Data records
□ □ □
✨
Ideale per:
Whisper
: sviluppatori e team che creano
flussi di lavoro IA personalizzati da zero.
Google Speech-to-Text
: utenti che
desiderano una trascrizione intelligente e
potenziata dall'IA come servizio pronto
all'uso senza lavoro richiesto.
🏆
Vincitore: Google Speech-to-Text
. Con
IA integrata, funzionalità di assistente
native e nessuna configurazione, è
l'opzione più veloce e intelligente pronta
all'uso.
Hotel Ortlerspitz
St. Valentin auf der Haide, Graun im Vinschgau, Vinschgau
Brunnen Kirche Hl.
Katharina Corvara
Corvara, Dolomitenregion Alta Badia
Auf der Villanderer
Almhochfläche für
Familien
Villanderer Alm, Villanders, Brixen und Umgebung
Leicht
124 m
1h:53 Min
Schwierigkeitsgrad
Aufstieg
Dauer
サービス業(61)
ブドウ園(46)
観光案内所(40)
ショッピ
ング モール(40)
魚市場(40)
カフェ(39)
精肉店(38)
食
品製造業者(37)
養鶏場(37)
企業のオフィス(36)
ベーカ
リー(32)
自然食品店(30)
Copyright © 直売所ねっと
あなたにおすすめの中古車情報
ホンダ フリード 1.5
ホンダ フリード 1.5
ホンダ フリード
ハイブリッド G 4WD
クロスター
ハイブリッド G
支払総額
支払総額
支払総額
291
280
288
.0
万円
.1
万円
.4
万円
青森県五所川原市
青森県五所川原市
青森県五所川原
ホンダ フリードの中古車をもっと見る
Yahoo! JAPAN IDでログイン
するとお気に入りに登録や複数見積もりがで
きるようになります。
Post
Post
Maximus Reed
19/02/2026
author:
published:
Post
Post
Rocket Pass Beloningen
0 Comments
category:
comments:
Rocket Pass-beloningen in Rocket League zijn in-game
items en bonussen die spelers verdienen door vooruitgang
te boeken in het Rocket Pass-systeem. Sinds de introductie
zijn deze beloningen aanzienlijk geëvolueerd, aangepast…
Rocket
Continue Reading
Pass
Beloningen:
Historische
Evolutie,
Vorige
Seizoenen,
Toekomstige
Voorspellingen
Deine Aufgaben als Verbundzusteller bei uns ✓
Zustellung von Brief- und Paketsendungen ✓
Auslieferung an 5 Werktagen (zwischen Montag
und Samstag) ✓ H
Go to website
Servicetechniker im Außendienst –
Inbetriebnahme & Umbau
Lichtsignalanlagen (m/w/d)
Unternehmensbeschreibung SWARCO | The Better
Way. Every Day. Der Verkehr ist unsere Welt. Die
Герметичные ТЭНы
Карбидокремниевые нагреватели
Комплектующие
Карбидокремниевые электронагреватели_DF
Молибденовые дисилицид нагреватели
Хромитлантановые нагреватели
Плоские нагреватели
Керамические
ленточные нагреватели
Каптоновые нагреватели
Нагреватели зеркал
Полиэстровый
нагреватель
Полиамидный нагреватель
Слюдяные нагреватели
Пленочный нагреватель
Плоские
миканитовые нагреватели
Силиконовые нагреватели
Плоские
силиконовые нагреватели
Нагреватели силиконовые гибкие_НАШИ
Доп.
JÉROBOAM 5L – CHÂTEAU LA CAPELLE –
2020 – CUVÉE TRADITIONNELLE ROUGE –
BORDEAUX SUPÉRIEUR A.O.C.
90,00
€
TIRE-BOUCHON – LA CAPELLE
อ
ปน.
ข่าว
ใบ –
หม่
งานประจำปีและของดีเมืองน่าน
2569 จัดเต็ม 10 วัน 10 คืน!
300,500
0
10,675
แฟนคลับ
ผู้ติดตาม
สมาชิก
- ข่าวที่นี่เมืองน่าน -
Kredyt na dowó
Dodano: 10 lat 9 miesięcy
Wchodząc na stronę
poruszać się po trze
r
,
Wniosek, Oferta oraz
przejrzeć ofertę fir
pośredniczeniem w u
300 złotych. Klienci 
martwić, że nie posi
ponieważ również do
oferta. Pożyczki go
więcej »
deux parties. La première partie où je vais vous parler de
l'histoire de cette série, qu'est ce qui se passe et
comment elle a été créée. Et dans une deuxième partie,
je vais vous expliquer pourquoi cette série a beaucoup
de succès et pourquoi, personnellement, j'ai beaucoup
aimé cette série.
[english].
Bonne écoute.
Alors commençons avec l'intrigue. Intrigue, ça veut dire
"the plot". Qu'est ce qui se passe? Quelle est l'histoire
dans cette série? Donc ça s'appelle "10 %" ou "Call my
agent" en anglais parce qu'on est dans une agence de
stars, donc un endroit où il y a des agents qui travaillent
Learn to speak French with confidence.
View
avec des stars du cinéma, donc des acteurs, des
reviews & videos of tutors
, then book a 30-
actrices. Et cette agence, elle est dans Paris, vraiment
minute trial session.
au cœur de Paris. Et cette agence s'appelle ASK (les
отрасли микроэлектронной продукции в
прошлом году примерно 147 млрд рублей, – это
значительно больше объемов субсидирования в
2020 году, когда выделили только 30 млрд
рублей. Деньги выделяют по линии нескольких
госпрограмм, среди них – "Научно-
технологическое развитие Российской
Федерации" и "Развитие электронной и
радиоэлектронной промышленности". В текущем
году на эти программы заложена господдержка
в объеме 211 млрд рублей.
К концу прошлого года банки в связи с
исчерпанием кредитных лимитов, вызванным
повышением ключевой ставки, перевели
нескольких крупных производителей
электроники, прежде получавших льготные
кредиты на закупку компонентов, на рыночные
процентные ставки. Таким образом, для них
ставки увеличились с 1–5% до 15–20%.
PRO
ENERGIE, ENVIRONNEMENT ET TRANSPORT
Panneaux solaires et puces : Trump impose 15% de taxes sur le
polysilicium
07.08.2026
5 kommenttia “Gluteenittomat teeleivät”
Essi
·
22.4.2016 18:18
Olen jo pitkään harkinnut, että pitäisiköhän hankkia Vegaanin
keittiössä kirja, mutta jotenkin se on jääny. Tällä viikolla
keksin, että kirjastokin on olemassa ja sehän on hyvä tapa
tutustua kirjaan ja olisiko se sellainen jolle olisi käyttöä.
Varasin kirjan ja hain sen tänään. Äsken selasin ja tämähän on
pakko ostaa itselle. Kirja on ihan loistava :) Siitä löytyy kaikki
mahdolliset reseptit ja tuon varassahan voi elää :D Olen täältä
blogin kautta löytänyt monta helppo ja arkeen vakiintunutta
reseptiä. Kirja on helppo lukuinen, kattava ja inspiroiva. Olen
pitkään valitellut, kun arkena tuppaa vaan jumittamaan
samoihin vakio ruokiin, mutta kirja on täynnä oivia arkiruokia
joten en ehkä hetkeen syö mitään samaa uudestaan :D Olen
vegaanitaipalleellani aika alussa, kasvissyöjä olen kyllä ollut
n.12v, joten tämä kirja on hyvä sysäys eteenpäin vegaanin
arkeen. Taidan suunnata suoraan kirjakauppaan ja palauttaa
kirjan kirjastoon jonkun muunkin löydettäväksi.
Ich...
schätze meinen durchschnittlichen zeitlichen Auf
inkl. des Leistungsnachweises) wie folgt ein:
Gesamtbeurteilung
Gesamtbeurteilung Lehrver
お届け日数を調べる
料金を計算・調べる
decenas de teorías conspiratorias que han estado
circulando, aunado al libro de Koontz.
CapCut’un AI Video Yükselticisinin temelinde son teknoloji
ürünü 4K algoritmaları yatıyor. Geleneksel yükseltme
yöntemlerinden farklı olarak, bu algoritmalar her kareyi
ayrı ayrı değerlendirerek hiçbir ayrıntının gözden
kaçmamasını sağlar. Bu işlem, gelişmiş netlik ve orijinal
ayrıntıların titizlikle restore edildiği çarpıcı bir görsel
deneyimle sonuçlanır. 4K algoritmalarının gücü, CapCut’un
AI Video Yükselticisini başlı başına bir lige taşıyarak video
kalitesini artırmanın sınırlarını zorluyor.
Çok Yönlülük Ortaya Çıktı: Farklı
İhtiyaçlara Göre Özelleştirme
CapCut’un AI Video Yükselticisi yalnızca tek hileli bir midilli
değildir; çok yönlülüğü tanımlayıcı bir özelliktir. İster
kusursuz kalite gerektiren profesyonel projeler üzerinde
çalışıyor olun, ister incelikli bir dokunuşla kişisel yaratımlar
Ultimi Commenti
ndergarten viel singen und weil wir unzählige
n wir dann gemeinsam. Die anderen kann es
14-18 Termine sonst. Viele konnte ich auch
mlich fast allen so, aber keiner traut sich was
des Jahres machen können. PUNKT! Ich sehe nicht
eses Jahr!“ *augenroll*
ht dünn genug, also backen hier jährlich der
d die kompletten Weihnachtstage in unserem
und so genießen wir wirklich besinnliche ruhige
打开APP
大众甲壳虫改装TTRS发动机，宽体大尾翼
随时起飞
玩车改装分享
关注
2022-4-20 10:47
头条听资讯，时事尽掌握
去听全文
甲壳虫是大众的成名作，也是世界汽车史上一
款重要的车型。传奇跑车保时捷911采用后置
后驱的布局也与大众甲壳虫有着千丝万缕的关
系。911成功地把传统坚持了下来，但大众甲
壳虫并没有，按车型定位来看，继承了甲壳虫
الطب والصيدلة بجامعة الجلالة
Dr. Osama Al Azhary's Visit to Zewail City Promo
□ □ □
What you need to do
Reproduce the rows word for word, from the very first line through the line that contains "Хромитлантановые нагреватели", including that line.

Response box
✨
Ideale per:
Whisper
: sviluppatori e team che creano
flussi di lavoro IA personalizzati da zero.
Google Speech-to-Text
: utenti che
desiderano una trascrizione intelligente e
potenziata dall'IA come servizio pronto
all'uso senza lavoro richiesto.
🏆
Vincitore: Google Speech-to-Text
. Con
IA integrata, funzionalità di assistente
native e nessuna configurazione, è
l'opzione più veloce e intelligente pronta
all'uso.
Hotel Ortlerspitz
St. Valentin auf der Haide, Graun im Vinschgau, Vinschgau
Brunnen Kirche Hl.
Katharina Corvara
Corvara, Dolomitenregion Alta Badia
Auf der Villanderer
Almhochfläche für
Familien
Villanderer Alm, Villanders, Brixen und Umgebung
Leicht
124 m
1h:53 Min
Schwierigkeitsgrad
Aufstieg
Dauer
サービス業(61)
ブドウ園(46)
観光案内所(40)
ショッピ
ング モール(40)
魚市場(40)
カフェ(39)
精肉店(38)
食
品製造業者(37)
養鶏場(37)
企業のオフィス(36)
ベーカ
リー(32)
自然食品店(30)
Copyright © 直売所ねっと
あなたにおすすめの中古車情報
ホンダ フリード 1.5
ホンダ フリード 1.5
ホンダ フリード
ハイブリッド G 4WD
クロスター
ハイブリッド G
支払総額
支払総額
支払総額
291
280
288
.0
万円
.1
万円
.4
万円
青森県五所川原市
青森県五所川原市
青森県五所川原
ホンダ フリードの中古車をもっと見る
Yahoo! JAPAN IDでログイン
するとお気に入りに登録や複数見積もりがで
きるようになります。
Post
Post
Maximus Reed
19/02/2026
author:
published:
Post
Post
Rocket Pass Beloningen
0 Comments
category:
comments:
Rocket Pass-beloningen in Rocket League zijn in-game
items en bonussen die spelers verdienen door vooruitgang
te boeken in het Rocket Pass-systeem. Sinds de introductie
zijn deze beloningen aanzienlijk geëvolueerd, aangepast…
Rocket
Continue Reading
Pass
Beloningen:
Historische
Evolutie,
Vorige
Seizoenen,
Toekomstige
Voorspellingen
Deine Aufgaben als Verbundzusteller bei uns ✓
Zustellung von Brief- und Paketsendungen ✓
Auslieferung an 5 Werktagen (zwischen Montag
und Samstag) ✓ H
Go to website
Servicetechniker im Außendienst –
Inbetriebnahme & Umbau
Lichtsignalanlagen (m/w/d)
Unternehmensbeschreibung SWARCO | The Better
Way. Every Day. Der Verkehr ist unsere Welt. Die
Герметичные ТЭНы
Карбидокремниевые нагреватели
Комплектующие
Карбидокремниевые электронагреватели_DF
Молибденовые дисилицид нагреватели
Хромитлантановые нагреватели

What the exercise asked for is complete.